#Bingeworthy: Season 5 of ‘The Americans’ Moves Toward the Endgame

One of the few knocks on The Americans, which just finished its excellent (if low-key) fifth season last week and is sure to garner Emmy nods for stars Keri Russell and Matthew Rhys, has been that the show moves so deliberately that it can be hard to keep its many plot threads straight. While I would argue that this kind of slow roll is a huge dramatic plus for the show, it also makes for the best kind of bingewatching.

Perennial Emmy buzz notwithstanding, there is little reason to bingewatch season 5 of a highly serialized, tightly plotted show like this one if you have not already seen the prior four, though that is easily fixed with a subscription to another video service that rhymes with Schlamazon Crime, and I cannot recommend more highly that you do that right now. The Americans’ reputation rightly precedes it as being terrific — and it is — but it seems to be one of those “I’ve been meaning to watch that” shows that never quite makes it over the hump into the cultural conversation.

As someone who has been watching since the beginning, and haranguing nearly everyone I come into contact with that YOU HAVE TO WATCH THIS SHOW, IT’S THE BEST (and if you are still reading this, I suspect that this describes you too), I am very leery to give anything away, so I am going to keep it as spoiler-free as I know how.
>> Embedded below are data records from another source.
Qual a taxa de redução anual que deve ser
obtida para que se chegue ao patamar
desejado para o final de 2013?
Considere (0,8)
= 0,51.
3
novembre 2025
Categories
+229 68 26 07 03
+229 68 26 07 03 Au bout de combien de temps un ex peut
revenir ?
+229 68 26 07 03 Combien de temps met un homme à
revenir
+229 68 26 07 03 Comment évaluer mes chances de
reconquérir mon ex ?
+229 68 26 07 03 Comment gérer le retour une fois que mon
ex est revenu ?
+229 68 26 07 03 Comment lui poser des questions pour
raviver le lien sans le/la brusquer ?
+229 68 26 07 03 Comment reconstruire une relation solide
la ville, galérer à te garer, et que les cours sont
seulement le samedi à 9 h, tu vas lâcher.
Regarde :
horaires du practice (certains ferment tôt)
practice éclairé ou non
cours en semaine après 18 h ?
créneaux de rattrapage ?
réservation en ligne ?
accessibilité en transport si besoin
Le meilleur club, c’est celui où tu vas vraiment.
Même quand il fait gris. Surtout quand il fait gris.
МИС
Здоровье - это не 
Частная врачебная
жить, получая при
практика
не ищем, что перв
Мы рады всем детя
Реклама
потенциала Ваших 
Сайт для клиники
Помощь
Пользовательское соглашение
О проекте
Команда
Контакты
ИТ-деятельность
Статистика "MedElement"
Season 5 is a departure from previous seasons, in that it ramps down the global stakes in favor of a close focus on the emotional toll their work is taking on deep-deep-deep-deep-cover Russian spies Philip and Elizabeth Jennings, and on their newly recruited daughter Paige. Still in the throes of a teen romance with the boy across the street — whose FBI-agent dad is just one of the many facets of Philip and Elizabeth’s assignment — Paige ended season 4 by seeing her mother kill a pair of muggers with her bare hands, and believe it or not her emotional freight only gets heavier.
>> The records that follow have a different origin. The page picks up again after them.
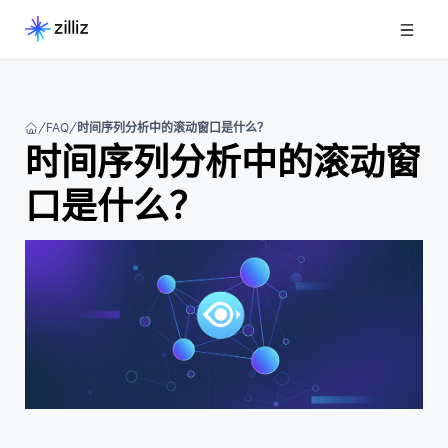
FAQ
时间序列分析中的滚动窗口是什么？
时间序列分析中的滚动窗
口是什么？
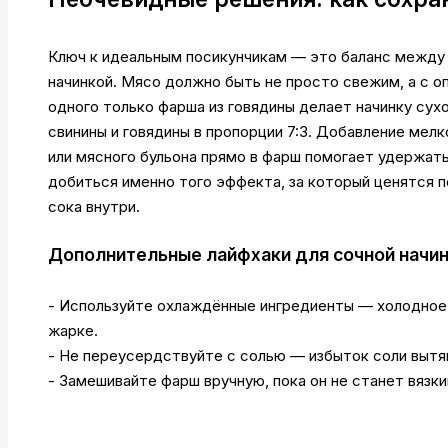
Ключ к идеальным посикунчикам — это баланс между 
начинкой. Мясо должно быть не просто свежим, а с 
одного только фарша из говядины делает начинку су
свинины и говядины в пропорции 7:3. Добавление мелк
или мясного бульона прямо в фарш помогает удержать
добиться именно того эффекта, за который ценятся п
сока внутри.
Дополнительные лайфхаки для сочной начин
- Используйте охлаждённые ингредиенты — холодное 
жарке.
- Не переусердствуйте с солью — избыток соли вытя
- Замешивайте фарш вручную, пока он не станет вязк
Her parents, meanwhile, begin the season dealing with the fallout from the Glanders operation, when fellow Russian “illegal” William decided to infect himself with virus rather than let it be weaponized. The Centre, it will come as little surprise, does not want to let it go at that, which leads the Jennings to begin to see things in a different light; their next operation takes them to Topeka, Kansas, and has them confronting an American plot against the Russian food supply every bit as monstrous as Glanders. But this operation is not like the others. Meanwhile, Stan and Oleg each deal with their own consequences from the Glanders operation — Oleg committed treason by tipping Stan off to William’s activities, which led to William’s suicide — as Stan makes a new acquaintance who sets off Phillip’s Spidey-sense. And oft-forgotten younger son Henry Jennings finally comes off the bench for a plot that complicates matters enormously.

Past seasons of The Americans have tended to focus a 13-episode arc on an overarching mission — last season it was Glanders, in season 3 it was Martha and recruiting Kimmy while wrapping their heads around recruiting their kids, season 2 was about stealing stealth aircraft technology — but season 5 sets itself apart by taking a step back from the high-stakes spycraft and boring into the Jennings’ emotional states. Phillip has wanted out since season 1, and the events of season 5 do little to change that, but the introduction of a few new characters — including Tuan, a Vietnamese refugee-turned-Russian-spy, whose commitment and ruthlessness makes him sort of like the son Elizabeth never had — and the return of Claudia, the Jennings’ second-favorite handler, serves to clarify things and point toward the final act. Oh, and if you thought you had seen every wig and costume combination in their arsenal, I am happy to report that you have not. 

Season 6 has already been confirmed to be the series’ last; I can’t overstate how dramatically satisfying this show has been through five seasons, thanks to its careful plotting, its attention to detail, and above all the stellar performances across the board (Matthew Rhys seems to have a limitless number of variations on “miserable but resigned”) and I have no doubt it will stick its landing. I feel like a crazy person, telling everyone I meet to watch this show, and once you get up to speed, you are very likely to feel the same.

Season 5 of The Americans is available on-demand on FX through July 4, 2017.